### WHAT NEEDS TO BE DONE
For the records below, count the lines containing the word "Ancient" and reply with the number alone.

--- AVAILABLE RECORDS Enclosed Below ---

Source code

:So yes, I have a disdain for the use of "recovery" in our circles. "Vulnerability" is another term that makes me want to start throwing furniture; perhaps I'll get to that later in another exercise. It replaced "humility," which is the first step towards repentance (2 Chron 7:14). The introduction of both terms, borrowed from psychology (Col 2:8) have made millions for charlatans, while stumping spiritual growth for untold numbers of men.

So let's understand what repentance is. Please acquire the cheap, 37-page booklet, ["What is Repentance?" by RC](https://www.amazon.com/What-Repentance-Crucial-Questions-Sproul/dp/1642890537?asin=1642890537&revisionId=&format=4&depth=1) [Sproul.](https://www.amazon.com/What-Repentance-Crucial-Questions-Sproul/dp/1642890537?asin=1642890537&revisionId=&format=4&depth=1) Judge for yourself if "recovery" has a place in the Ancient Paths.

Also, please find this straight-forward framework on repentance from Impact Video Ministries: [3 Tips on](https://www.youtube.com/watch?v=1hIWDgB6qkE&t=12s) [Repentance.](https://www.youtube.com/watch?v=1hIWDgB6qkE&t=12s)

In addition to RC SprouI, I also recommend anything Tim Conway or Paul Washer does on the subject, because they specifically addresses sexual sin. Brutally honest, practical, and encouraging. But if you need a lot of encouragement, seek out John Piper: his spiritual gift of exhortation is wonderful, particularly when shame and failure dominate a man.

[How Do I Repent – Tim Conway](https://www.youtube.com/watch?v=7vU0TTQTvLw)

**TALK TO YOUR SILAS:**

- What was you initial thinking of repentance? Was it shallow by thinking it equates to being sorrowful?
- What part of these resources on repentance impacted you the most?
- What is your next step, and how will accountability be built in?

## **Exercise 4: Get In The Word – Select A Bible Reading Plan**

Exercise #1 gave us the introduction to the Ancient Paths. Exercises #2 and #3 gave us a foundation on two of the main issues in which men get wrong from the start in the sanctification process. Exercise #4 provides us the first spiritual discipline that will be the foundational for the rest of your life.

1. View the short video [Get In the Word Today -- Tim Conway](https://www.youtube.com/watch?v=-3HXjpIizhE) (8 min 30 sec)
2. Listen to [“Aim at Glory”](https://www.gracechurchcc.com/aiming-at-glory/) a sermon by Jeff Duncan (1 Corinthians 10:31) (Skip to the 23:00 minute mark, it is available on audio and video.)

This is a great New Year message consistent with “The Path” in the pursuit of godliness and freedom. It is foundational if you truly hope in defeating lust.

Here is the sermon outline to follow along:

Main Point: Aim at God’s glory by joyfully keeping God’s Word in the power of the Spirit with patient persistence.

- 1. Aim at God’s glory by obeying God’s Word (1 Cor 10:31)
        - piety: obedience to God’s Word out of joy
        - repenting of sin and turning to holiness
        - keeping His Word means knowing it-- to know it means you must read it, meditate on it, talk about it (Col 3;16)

--- End of Enclosed AVAILABLE RECORDS ---

### ANSWER TO THE PROBLEM
2